At 10/31/14 05:34 AM, Rustygames wrote:
Having worked exclusively with HTML5 applications for the last 2 years I can safely say that it is a bigger pile of shit than the flash player ever was.
I've only ever worked with both as a hobby, as I've never done any professional work with either, nor would I want to. From a development standpoint I've found both are very far from perfect technologies and can be very annoying, but only Flash Player has gotten on my nerves from a user standpoint. I couldn't even count the number of times Flash Player has locked up my browser over the years, which has happened to me as recently as last week while I was watching a YouTube video (I've been meaning to switch over to the HTML5 player but the last time I used it, it was apparent that Google either rushed it or was experimenting with it, as it had very odd behaviour).

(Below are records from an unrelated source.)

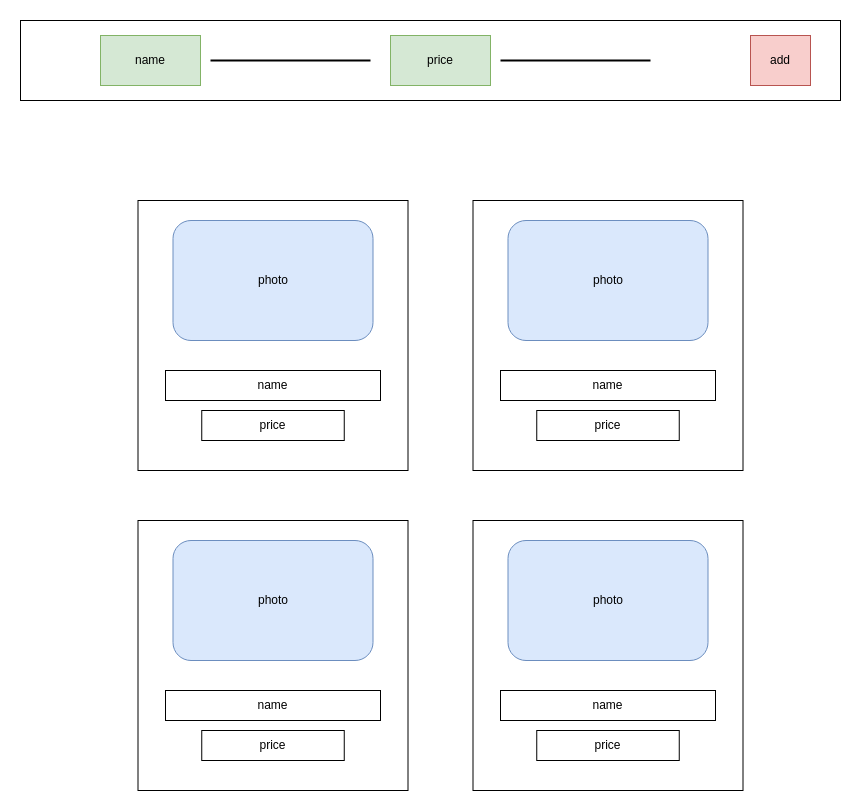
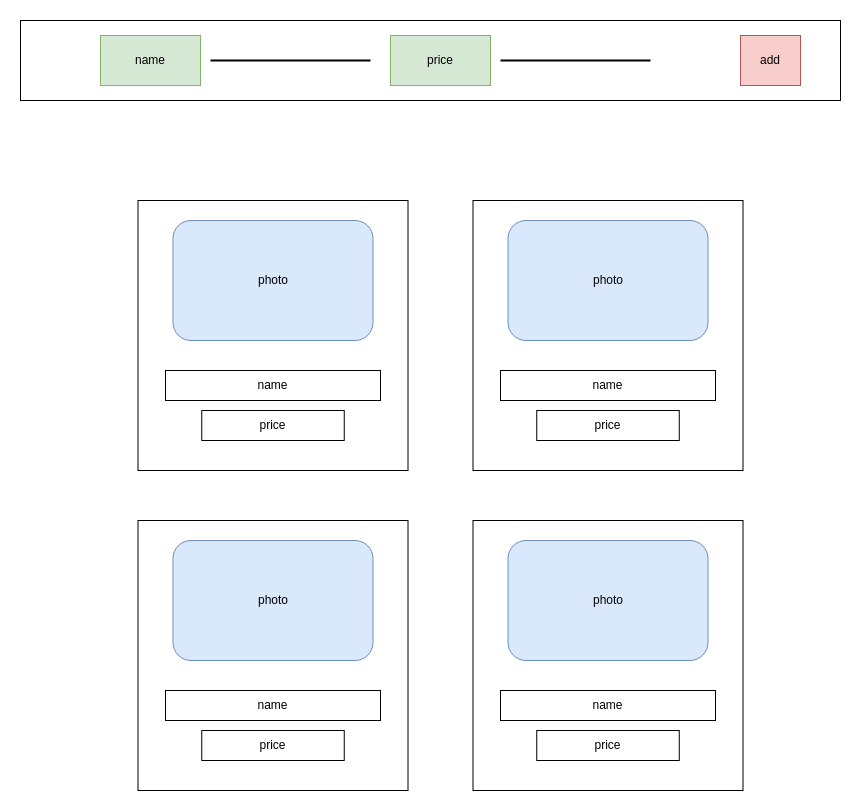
  <mxCell id="0" />
  <mxCell id="1" parent="0" />
  <mxCell id="2" value="" style="rounded=0;whiteSpace=wrap;html=1;" vertex="1" parent="1"><mxGeometry width="820" height="80" as="geometry" x="20" y="20" /></mxCell>
- <mxCell id="3" value="add" style="rounded=0;whiteSpace=wrap;html=1;fillColor=#f8cecc;strokeColor=#b85450;" vertex="1" parent="1"><mxGeometry x="750" y="35" width="60" height="50" as="geometry" /></mxCell>
+ <mxCell id="3" value="add" style="rounded=0;whiteSpace=wrap;html=1;fillColor=#f8cecc;strokeColor=#b85450;" vertex="1" parent="1"><mxGeometry x="740" y="35" width="60" height="50" as="geometry" /></mxCell>
  <mxCell id="4" value="" style="line;strokeWidth=2;html=1;" vertex="1" parent="1"><mxGeometry x="500" y="55" width="150" height="10" as="geometry" /></mxCell>
  <mxCell id="5" value="" style="line;strokeWidth=2;html=1;" vertex="1" parent="1"><mxGeometry x="210" y="55" width="160" height="10" as="geometry" /></mxCell>
  <mxCell id="6" value="name" style="rounded=0;whiteSpace=wrap;html=1;fillColor=#d5e8d4;strokeColor=#82b366;" vertex="1" parent="1"><mxGeometry x="100" y="35" width="100" height="50" as="geometry" /></mxCell>
  <mxCell id="7" value="price" style="rounded=0;whiteSpace=wrap;html=1;fillColor=#d5e8d4;strokeColor=#82b366;" vertex="1" parent="1"><mxGeometry x="390" y="35" width="100" height="50" as="geometry" /></mxCell>
  <mxCell id="8" value="" style="whiteSpace=wrap;html=1;aspect=fixed;" vertex="1" parent="1"><mxGeometry x="137.5" y="200" width="270" height="270" as="geometry" /></mxCell>
  <mxCell id="9" value="photo" style="rounded=1;whiteSpace=wrap;html=1;fillColor=#dae8fc;strokeColor=#6c8ebf;" vertex="1" parent="1"><mxGeometry x="172.5" y="220" width="200" height="120" as="geometry" /></mxCell>
  <mxCell id="10" value="name" style="rounded=0;whiteSpace=wrap;html=1;" vertex="1" parent="1"><mxGeometry x="165" y="370" width="215" height="30" as="geometry" /></mxCell>
  <mxCell id="11" value="price" style="rounded=0;whiteSpace=wrap;html=1;" vertex="1" parent="1"><mxGeometry x="201.25" y="410" width="142.5" height="30" as="geometry" /></mxCell>
  <mxCell id="12" value="" style="whiteSpace=wrap;html=1;aspect=fixed;" vertex="1" parent="1"><mxGeometry x="472.5" y="200" width="270" height="270" as="geometry" /></mxCell>
  <mxCell id="13" value="photo" style="rounded=1;whiteSpace=wrap;html=1;fillColor=#dae8fc;strokeColor=#6c8ebf;" vertex="1" parent="1"><mxGeometry x="507.5" y="220" width="200" height="120" as="geometry" /></mxCell>
  <mxCell id="14" value="name" style="rounded=0;whiteSpace=wrap;html=1;" vertex="1" parent="1"><mxGeometry x="500" y="370" width="215" height="30" as="geometry" /></mxCell>
  <mxCell id="15" value="price" style="rounded=0;whiteSpace=wrap;html=1;" vertex="1" parent="1"><mxGeometry x="536.25" y="410" width="142.5" height="30" as="geometry" /></mxCell>
  <mxCell id="16" value="" style="whiteSpace=wrap;html=1;aspect=fixed;" vertex="1" parent="1"><mxGeometry x="137.5" y="520" width="270" height="270" as="geometry" /></mxCell>
  <mxCell id="17" value="photo" style="rounded=1;whiteSpace=wrap;html=1;fillColor=#dae8fc;strokeColor=#6c8ebf;" vertex="1" parent="1"><mxGeometry x="172.5" y="540" width="200" height="120" as="geometry" /></mxCell>
  <mxCell id="18" value="name" style="rounded=0;whiteSpace=wrap;html=1;" vertex="1" parent="1"><mxGeometry x="165" y="690" width="215" height="30" as="geometry" /></mxCell>
  <mxCell id="19" value="price" style="rounded=0;whiteSpace=wrap;html=1;" vertex="1" parent="1"><mxGeometry x="201.25" y="730" width="142.5" height="30" as="geometry" /></mxCell>
  <mxCell id="20" value="" style="whiteSpace=wrap;html=1;aspect=fixed;" vertex="1" parent="1"><mxGeometry x="472.5" y="520" width="270" height="270" as="geometry" /></mxCell>
  <mxCell id="21" value="photo" style="rounded=1;whiteSpace=wrap;html=1;fillColor=#dae8fc;strokeColor=#6c8ebf;" vertex="1" parent="1"><mxGeometry x="507.5" y="540" width="200" height="120" as="geometry" /></mxCell>
  <mxCell id="22" value="name" style="rounded=0;whiteSpace=wrap;html=1;" vertex="1" parent="1"><mxGeometry x="500" y="690" width="215" height="30" as="geometry" /></mxCell>
  <mxCell id="23" value="price" style="rounded=0;whiteSpace=wrap;html=1;" vertex="1" parent="1"><mxGeometry x="536.25" y="730" width="142.5" height="30" as="geometry" /></mxCell>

Ultimately my experience has been that HTML5 applications suck and cause issues when they're poorly developed, but Flash Player applications suck and cause issues because of Flash Player, which is where my disdain for the technology comes from; I haven't yet had an HTML5 application lock up my browser.
At 10/31/14 05:34 AM, Rustygames wrote:
Also just want to add Javascript is absolutely awful to work with on a large scale.
That I completely agree with. JavaScript has certainly improved but it is very obvious that the language was developed in less than a week by a dude who didn't really care about what he was doing (thanks a lot, Eich). It's the second shittiest language in common usage, in my opinion (PHP having a well-deserved first place), and things like CoffeeScript popping up just make everything worse. If ever there were a stupid, pointless hipster-language, it's CoffeeScript.
At 10/31/14 05:34 AM, Rustygames wrote:
Flash still completely dominates rich applications (games especially) in the browser, I don't see that changing for quite some time, but since more focus is being shifted to native mobile applications anyway, it will die in a different way.
Flash Player won't be dying any time soon, that's for sure, but it is inevitable. Even Netflix has jumped on the HTML5 bandwagon now, and thank Christ for that because, incidentally, fuck Silverlight. There will no doubt be more games being created in HTML5 as more development tools are released, such as ImpactJS (which is a solid game engine; much better than Flixel and FlashPunk, in my opinion).